Task brief: From the records below, copy each line in which the string "background" occurs.

Dataset content:
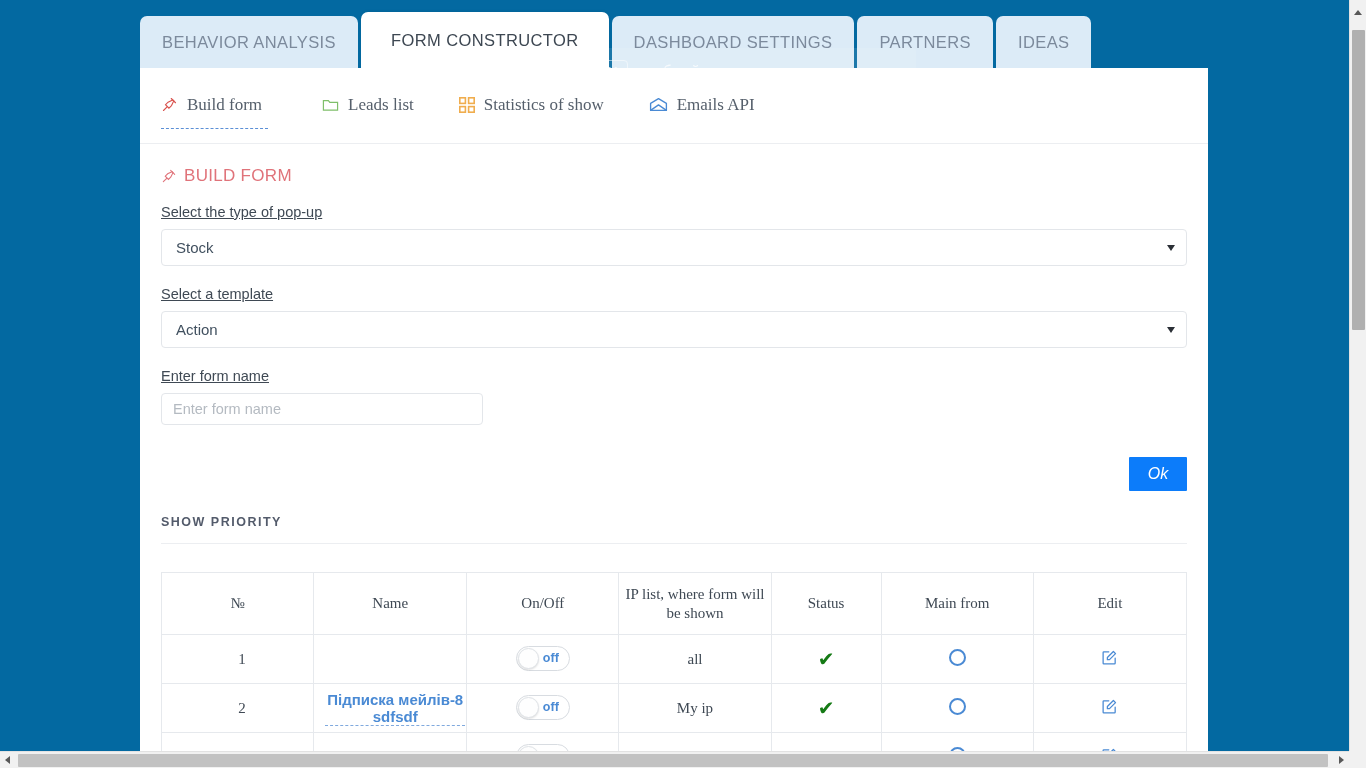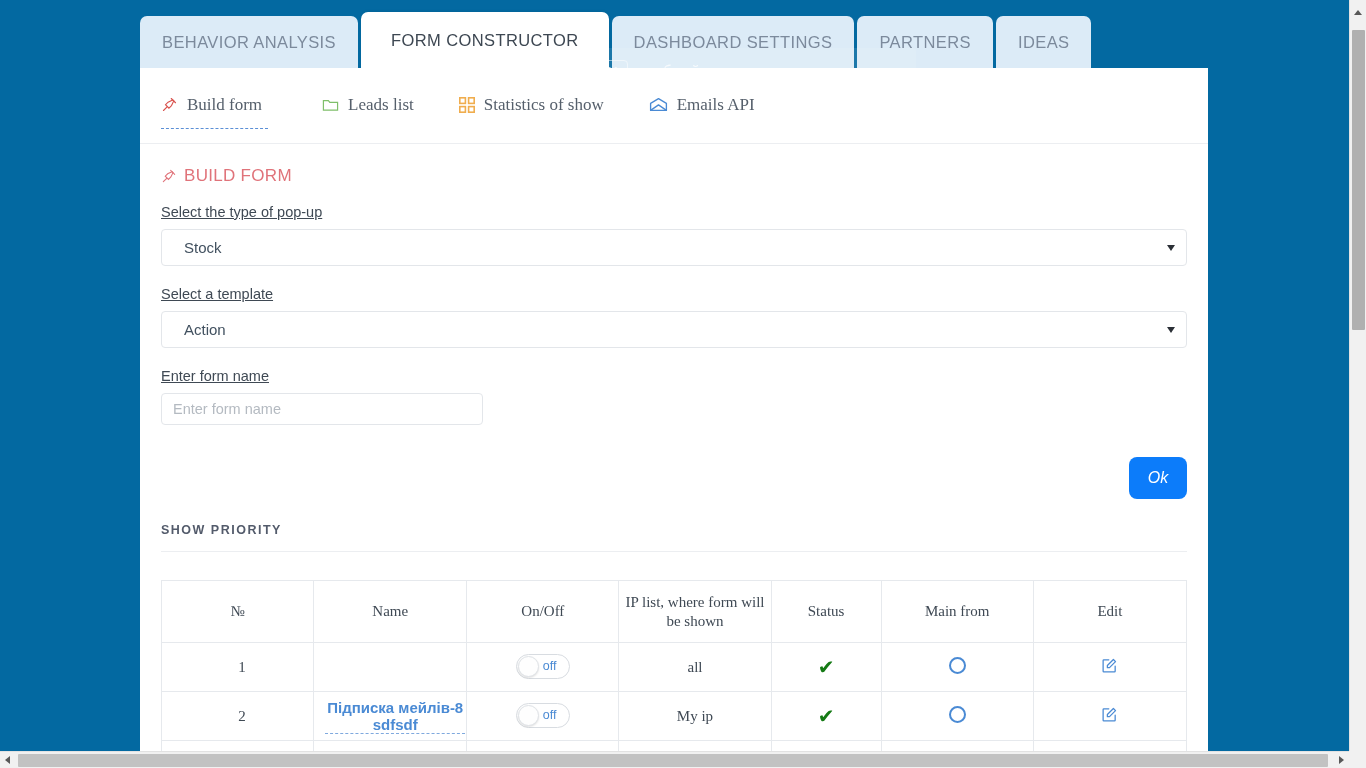--- a/index.html
+++ b/index.html
@@ -137,7 +137,7 @@
     background: #fff;
     display: flex;
     align-items: center;
-    padding-left: 22px;
+    padding-left: 14px;
     color: #41505f;
     font-size: 15px;
     cursor: pointer;

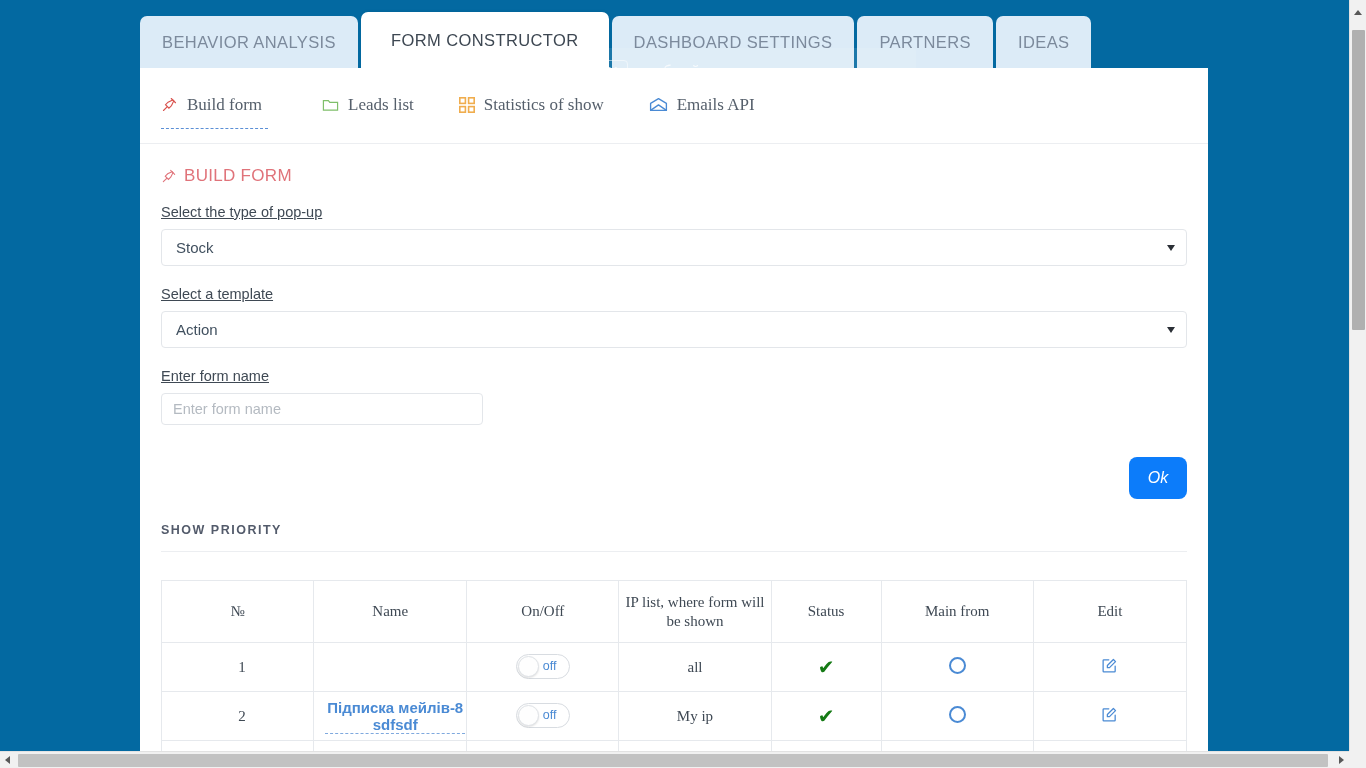--- a/index.html
+++ b/index.html
@@ -167,11 +167,11 @@
 
   .ok-row { display: flex; justify-content: flex-end; margin-top: 32px; padding-right: 0px; }
   .ok-btn {
-    width: 58px; height: 42px;
+    width: 58px; height: 34px;
     background: #0c7cfa;
     color: #fff;
     border: none;
-    border-radius: 8px;
+    border-radius: 1px;
     font-style: italic;
     font-size: 16px;
     font-family: "Liberation Sans", sans-serif;

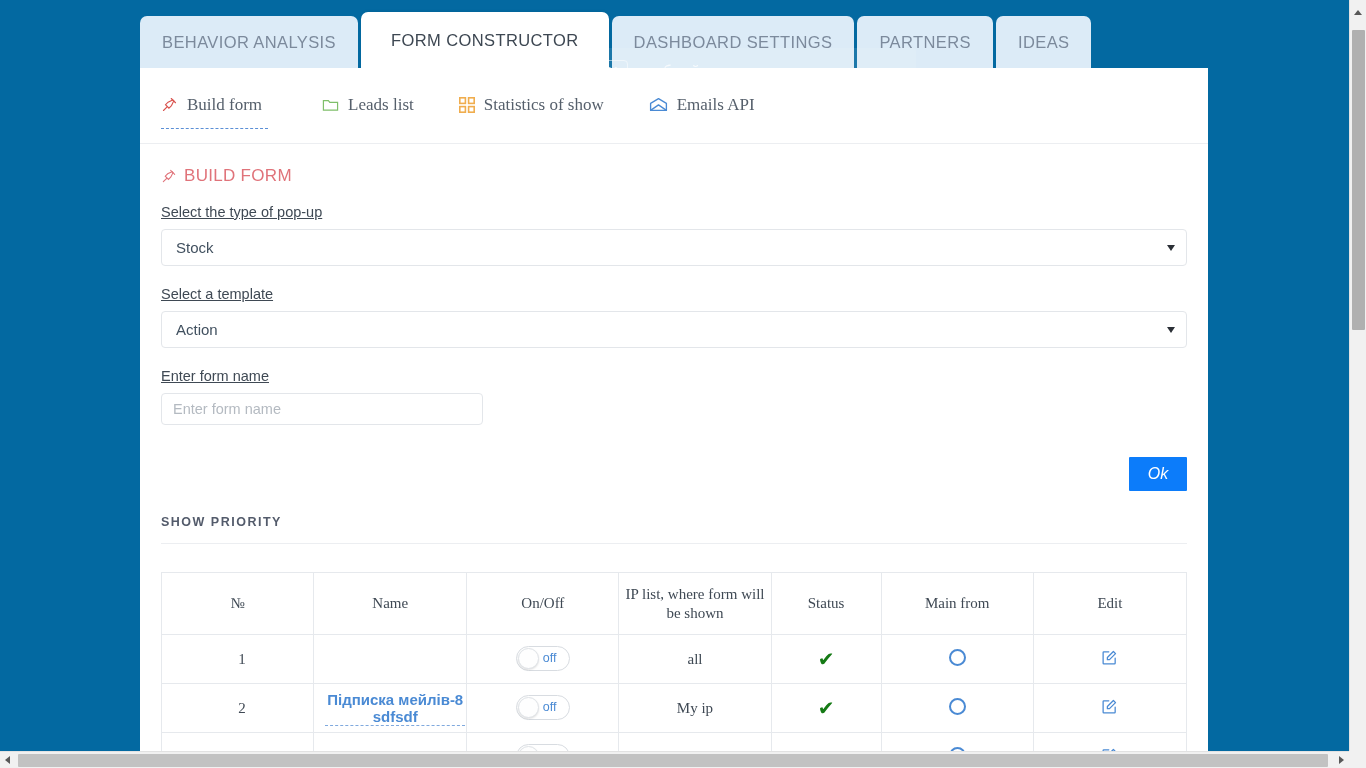--- a/index.html
+++ b/index.html
@@ -227,6 +227,7 @@
     background: #fff;
     cursor: pointer;
     position: relative;
+    font-weight: bold;
   }
   .toggle .knob {
     width: 21px; height: 21px;

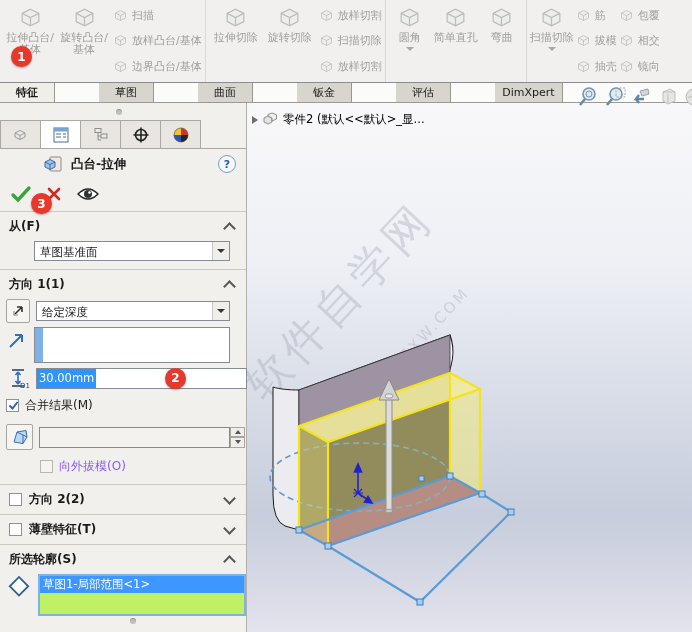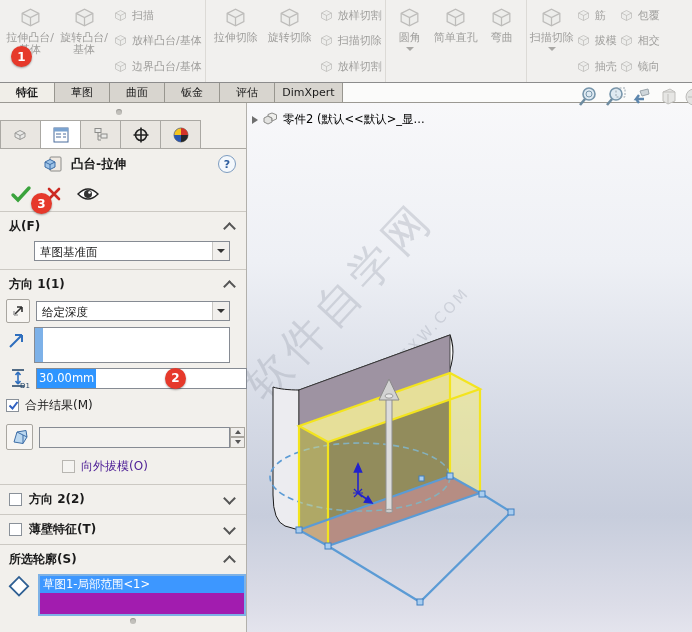--- a/index.html
+++ b/index.html
@@ -21,7 +21,7 @@
          box-shadow:0 1px 2px rgba(0,0,0,.35);z-index:5;}
   
   .tabbar{position:absolute;left:0;top:82px;width:692px;height:21px;background:#fbfbfa;
-          border-top:1px solid #8c8c8c;border-bottom:1px solid #9b9993;display:flex;box-sizing:border-box;}
+          border-top:1px solid #8c8c8c;border-bottom:1px solid #9b9993;display:flex;box-sizing:border-box;gap:44px;}
   .tab{width:55px;box-sizing:border-box;border-right:1px solid #98968f;background:#d8d5cf;
        font-size:11px;color:#1a1a1a;display:flex;align-items:center;justify-content:center;}
   .tab.active{background:#f0eee8;font-weight:bold;}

Exercise response:
     background: #fff;
     background: #0c7cfa;
     background: #fff;
   .tabbar{position:absolute;left:0;top:82px;width:692px;height:21px;background:#fbfbfa;
   .tab{width:55px;box-sizing:border-box;border-right:1px solid #98968f;background:#d8d5cf;
   .tab.active{background:#f0eee8;font-weight:bold;}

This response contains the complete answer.